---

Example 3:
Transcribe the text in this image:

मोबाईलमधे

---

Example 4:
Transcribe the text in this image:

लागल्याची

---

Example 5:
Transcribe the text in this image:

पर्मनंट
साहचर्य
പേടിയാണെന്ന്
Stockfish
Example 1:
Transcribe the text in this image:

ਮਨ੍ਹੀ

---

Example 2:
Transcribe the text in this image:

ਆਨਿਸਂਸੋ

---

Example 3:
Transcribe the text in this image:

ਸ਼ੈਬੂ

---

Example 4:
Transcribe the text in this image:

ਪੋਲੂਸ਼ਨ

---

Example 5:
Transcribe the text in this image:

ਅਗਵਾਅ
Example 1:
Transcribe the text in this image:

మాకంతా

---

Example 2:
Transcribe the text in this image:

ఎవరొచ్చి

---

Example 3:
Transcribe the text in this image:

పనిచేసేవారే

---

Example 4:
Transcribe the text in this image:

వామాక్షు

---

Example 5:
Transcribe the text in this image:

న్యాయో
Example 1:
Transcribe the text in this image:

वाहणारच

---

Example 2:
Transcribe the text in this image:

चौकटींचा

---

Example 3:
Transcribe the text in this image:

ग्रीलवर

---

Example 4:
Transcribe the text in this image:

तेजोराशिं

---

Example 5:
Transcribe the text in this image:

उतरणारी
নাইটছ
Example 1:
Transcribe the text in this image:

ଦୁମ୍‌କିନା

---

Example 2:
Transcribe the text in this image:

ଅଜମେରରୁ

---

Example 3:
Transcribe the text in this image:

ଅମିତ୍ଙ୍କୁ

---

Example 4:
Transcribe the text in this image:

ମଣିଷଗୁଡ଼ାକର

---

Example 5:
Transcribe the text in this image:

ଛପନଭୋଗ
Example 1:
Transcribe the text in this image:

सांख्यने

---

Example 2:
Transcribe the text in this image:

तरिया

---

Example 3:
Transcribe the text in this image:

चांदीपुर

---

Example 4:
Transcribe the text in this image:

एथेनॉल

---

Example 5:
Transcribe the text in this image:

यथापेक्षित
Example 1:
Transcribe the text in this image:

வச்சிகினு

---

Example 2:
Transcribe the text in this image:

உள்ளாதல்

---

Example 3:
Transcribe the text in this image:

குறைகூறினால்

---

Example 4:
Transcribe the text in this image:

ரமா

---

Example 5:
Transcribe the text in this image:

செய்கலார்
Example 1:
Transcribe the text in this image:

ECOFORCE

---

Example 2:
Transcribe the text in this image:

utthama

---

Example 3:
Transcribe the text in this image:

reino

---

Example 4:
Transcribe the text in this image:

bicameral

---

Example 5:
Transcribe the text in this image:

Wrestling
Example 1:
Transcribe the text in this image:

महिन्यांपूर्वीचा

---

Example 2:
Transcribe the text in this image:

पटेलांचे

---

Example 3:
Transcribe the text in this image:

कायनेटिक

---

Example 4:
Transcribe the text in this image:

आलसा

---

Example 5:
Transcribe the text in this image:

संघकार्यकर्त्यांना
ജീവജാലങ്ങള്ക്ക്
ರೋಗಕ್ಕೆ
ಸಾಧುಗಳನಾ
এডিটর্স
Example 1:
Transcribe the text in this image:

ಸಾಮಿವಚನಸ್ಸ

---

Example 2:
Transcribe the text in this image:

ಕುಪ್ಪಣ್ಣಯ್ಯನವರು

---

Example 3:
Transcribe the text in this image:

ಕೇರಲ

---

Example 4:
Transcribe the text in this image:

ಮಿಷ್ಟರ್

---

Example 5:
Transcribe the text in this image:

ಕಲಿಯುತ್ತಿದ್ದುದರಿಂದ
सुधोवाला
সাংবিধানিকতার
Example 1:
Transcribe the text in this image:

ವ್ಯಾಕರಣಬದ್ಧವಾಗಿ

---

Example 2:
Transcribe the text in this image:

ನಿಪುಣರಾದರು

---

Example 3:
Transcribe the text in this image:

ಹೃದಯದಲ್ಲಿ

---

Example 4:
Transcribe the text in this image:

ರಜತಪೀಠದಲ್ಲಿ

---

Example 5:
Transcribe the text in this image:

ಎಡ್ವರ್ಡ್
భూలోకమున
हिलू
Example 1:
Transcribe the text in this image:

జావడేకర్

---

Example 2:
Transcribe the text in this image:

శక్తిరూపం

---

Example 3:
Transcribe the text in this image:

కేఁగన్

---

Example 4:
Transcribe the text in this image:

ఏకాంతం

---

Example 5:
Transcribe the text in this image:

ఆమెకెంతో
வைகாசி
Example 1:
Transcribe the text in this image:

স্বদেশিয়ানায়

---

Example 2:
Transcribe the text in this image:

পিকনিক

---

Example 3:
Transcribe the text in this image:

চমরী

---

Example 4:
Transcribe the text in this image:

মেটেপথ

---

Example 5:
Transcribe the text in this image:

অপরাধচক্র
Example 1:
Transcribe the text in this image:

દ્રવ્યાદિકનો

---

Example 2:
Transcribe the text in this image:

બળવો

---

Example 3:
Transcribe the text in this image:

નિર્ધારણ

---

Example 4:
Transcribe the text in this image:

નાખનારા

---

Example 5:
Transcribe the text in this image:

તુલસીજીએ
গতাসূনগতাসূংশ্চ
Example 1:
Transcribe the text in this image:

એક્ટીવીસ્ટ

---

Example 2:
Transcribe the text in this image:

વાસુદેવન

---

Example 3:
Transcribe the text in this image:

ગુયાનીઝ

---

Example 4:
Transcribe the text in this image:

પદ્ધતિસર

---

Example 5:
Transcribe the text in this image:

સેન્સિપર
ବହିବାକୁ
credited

......

What is expected. Please output each record exactly as it appears above.

Task answer.
---

Example 3:
Transcribe the text in this image:

मोबाईलमधे

---

Example 4:
Transcribe the text in this image:

लागल्याची

---

Example 5:
Transcribe the text in this image:

पर्मनंट
साहचर्य
പേടിയാണെന്ന്
Stockfish
Example 1:
Transcribe the text in this image:

ਮਨ੍ਹੀ

---

Example 2:
Transcribe the text in this image:

ਆਨਿਸਂਸੋ

---

Example 3:
Transcribe the text in this image:

ਸ਼ੈਬੂ

---

Example 4:
Transcribe the text in this image:

ਪੋਲੂਸ਼ਨ

---

Example 5:
Transcribe the text in this image:

ਅਗਵਾਅ
Example 1:
Transcribe the text in this image:

మాకంతా

---

Example 2:
Transcribe the text in this image:

ఎవరొచ్చి

---

Example 3:
Transcribe the text in this image:

పనిచేసేవారే

---

Example 4:
Transcribe the text in this image:

వామాక్షు

---

Example 5:
Transcribe the text in this image:

న్యాయో
Example 1:
Transcribe the text in this image:

वाहणारच

---

Example 2:
Transcribe the text in this image:

चौकटींचा

---

Example 3:
Transcribe the text in this image:

ग्रीलवर

---

Example 4:
Transcribe the text in this image:

तेजोराशिं

---

Example 5:
Transcribe the text in this image:

उतरणारी
নাইটছ
Example 1:
Transcribe the text in this image:

ଦୁମ୍‌କିନା

---

Example 2:
Transcribe the text in this image:

ଅଜମେରରୁ

---

Example 3:
Transcribe the text in this image:

ଅମିତ୍ଙ୍କୁ

---

Example 4:
Transcribe the text in this image:

ମଣିଷଗୁଡ଼ାକର

---

Example 5:
Transcribe the text in this image:

ଛପନଭୋଗ
Example 1:
Transcribe the text in this image:

सांख्यने

---

Example 2:
Transcribe the text in this image:

तरिया

---

Example 3:
Transcribe the text in this image:

चांदीपुर

---

Example 4:
Transcribe the text in this image:

एथेनॉल

---

Example 5:
Transcribe the text in this image:

यथापेक्षित
Example 1:
Transcribe the text in this image:

வச்சிகினு

---

Example 2:
Transcribe the text in this image:

உள்ளாதல்

---

Example 3:
Transcribe the text in this image:

குறைகூறினால்

---

Example 4:
Transcribe the text in this image:

ரமா

---

Example 5:
Transcribe the text in this image:

செய்கலார்
Example 1:
Transcribe the text in this image:

ECOFORCE

---

Example 2:
Transcribe the text in this image:

utthama

---

Example 3:
Transcribe the text in this image:

reino

---

Example 4:
Transcribe the text in this image:

bicameral

---

Example 5:
Transcribe the text in this image:

Wrestling
Example 1:
Transcribe the text in this image:

महिन्यांपूर्वीचा

---

Example 2:
Transcribe the text in this image:

पटेलांचे

---

Example 3:
Transcribe the text in this image:

कायनेटिक

---

Example 4:
Transcribe the text in this image:

आलसा

---

Example 5:
Transcribe the text in this image:

संघकार्यकर्त्यांना
ജീവജാലങ്ങള്ക്ക്
ರೋಗಕ್ಕೆ
ಸಾಧುಗಳನಾ
এডিটর্স
Example 1:
Transcribe the text in this image:

ಸಾಮಿವಚನಸ್ಸ

---

Example 2:
Transcribe the text in this image:

ಕುಪ್ಪಣ್ಣಯ್ಯನವರು

---

Example 3:
Transcribe the text in this image:

ಕೇರಲ

---

Example 4:
Transcribe the text in this image:

ಮಿಷ್ಟರ್

---

Example 5:
Transcribe the text in this image:

ಕಲಿಯುತ್ತಿದ್ದುದರಿಂದ
सुधोवाला
সাংবিধানিকতার
Example 1:
Transcribe the text in this image:

ವ್ಯಾಕರಣಬದ್ಧವಾಗಿ

---

Example 2:
Transcribe the text in this image:

ನಿಪುಣರಾದರು

---

Example 3:
Transcribe the text in this image:

ಹೃದಯದಲ್ಲಿ

---

Example 4:
Transcribe the text in this image:

ರಜತಪೀಠದಲ್ಲಿ

---

Example 5:
Transcribe the text in this image:

ಎಡ್ವರ್ಡ್
భూలోకమున
हिलू
Example 1:
Transcribe the text in this image:

జావడేకర్

---

Example 2:
Transcribe the text in this image:

శక్తిరూపం

---

Example 3:
Transcribe the text in this image:

కేఁగన్

---

Example 4:
Transcribe the text in this image:

ఏకాంతం

---

Example 5:
Transcribe the text in this image:

ఆమెకెంతో
வைகாசி
Example 1:
Transcribe the text in this image:

স্বদেশিয়ানায়

---

Example 2:
Transcribe the text in this image:

পিকনিক

---

Example 3:
Transcribe the text in this image:

চমরী

---

Example 4:
Transcribe the text in this image:

মেটেপথ

---

Example 5:
Transcribe the text in this image:

অপরাধচক্র
Example 1:
Transcribe the text in this image:

દ્રવ્યાદિકનો

---

Example 2:
Transcribe the text in this image:

બળવો

---

Example 3:
Transcribe the text in this image:

નિર્ધારણ

---

Example 4:
Transcribe the text in this image:

નાખનારા

---

Example 5:
Transcribe the text in this image:

તુલસીજીએ
গতাসূনগতাসূংশ্চ
Example 1:
Transcribe the text in this image:

એક્ટીવીસ્ટ

---

Example 2:
Transcribe the text in this image:

વાસુદેવન

---

Example 3:
Transcribe the text in this image:

ગુયાનીઝ

---

Example 4:
Transcribe the text in this image:

પદ્ધતિસર

---

Example 5:
Transcribe the text in this image:

સેન્સિપર
ବହିବାକୁ
credited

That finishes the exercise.